The OSDU® Data Platform is an industry-driven initiative aimed at creating an open-source data platform that standardizes the way data is handled in the upstream oil and gas sector. The platform demonstrates how a library can be built. For more details, it can be found on the OSDU® Forum’s homepage. Those needing a deep-dive are recommended to read the primer part one and two.

The OSDU® Data Platform functions in many ways as a collaborative data space. It can also be understood as a system for learning and transfer of knowledge within and between disciplines. It is in many ways a starting point for developing a digital variant of the ancient library where scribes captured and transformed the knowledge of their time for future use.

From JavaSpaces to DataSpaces

JavaSpaces failed commercially for many reasons outside the scope of this blog post. Despite that, the value of space-based computing lives on in initiatives such as the European Strategy for Data and the European Data Space initiative.

The OSDU® Data Platform has demonstrated that it’s possible to create industry-wide data platforms that can act as the foundation in what can be called the library architectural style. A style that is basically a reincarnation of space-based computing.

The true power of space-based computing disappears in technical discussions related to how to construct the spaces, discussions on who owns what data, and so on. What is lost in those discussions is the simplicity space-based computing offers application developers.

A simplicity that is very well illustrated in this quarter of a century-old picture from Sun Microsystems showing how “Duke the JavaBean” interacts with JavaSpace instances moving elements around.
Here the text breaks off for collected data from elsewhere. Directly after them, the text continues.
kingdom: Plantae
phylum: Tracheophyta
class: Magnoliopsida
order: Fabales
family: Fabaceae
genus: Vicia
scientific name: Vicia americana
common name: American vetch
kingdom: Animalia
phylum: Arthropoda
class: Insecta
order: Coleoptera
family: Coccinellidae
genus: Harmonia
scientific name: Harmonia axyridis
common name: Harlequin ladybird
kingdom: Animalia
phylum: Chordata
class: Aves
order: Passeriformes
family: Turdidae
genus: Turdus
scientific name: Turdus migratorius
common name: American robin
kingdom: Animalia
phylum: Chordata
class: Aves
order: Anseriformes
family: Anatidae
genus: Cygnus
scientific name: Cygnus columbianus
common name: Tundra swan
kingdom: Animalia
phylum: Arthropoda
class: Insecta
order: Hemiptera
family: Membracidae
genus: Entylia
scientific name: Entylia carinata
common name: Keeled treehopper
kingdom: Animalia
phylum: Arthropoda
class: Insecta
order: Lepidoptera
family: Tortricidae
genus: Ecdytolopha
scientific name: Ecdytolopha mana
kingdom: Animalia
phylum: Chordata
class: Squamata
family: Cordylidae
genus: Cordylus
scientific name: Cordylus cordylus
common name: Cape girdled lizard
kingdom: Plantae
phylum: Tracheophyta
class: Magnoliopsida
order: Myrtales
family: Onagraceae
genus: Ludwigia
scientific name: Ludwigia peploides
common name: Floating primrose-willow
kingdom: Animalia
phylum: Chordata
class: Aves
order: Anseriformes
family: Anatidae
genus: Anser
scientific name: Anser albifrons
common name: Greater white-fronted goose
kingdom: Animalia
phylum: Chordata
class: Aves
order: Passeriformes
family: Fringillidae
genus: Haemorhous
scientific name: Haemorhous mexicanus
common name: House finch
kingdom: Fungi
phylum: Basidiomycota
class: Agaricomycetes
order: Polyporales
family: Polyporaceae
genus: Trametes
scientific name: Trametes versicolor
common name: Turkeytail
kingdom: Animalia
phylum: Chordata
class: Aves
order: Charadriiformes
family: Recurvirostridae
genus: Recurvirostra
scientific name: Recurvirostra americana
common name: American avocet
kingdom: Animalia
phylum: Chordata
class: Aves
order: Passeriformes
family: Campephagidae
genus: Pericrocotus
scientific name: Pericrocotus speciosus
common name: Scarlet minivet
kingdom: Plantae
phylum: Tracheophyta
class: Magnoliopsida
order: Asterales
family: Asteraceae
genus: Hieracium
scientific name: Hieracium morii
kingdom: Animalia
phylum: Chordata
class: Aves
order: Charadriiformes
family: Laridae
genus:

This is also a good example of how a library works; some create new books that are made available in the library. Others wait for books to read, and others take books on a loan. Others work on the backside, moving books from one section (space) to another, or for that matter, from one library to another.

Figure 3: JavaSpaces at work

Figure 3 illustrates what this blog post started out with, separation of concern and the importance of separating the right concerns. There is a huge potential in decoupling workers (applications) from the inventory management that is better done by a library.

A digression. My soon 25-year-old master thesis demonstrated that a JavaSpace-based implementation of a collaborative business problem was half the size of the solution built with the more traditional technology of the time. That, in many ways, shows the effect of having a data platform in place and the value from separating data from business logic.

The OSDU® Data Platform work has thought us that the development of an industry wide data platform does not come for free and require collaboration on global scale. The OSDU® Data Platform development has also demonstrated that this is possible within one of the most conservative industries of this world, something that mean its doable in other sectors as well. Their benefit beeing that they can stand on the shoulders of what has already been achieved. A working technological framework is made availble for those who want to explore it.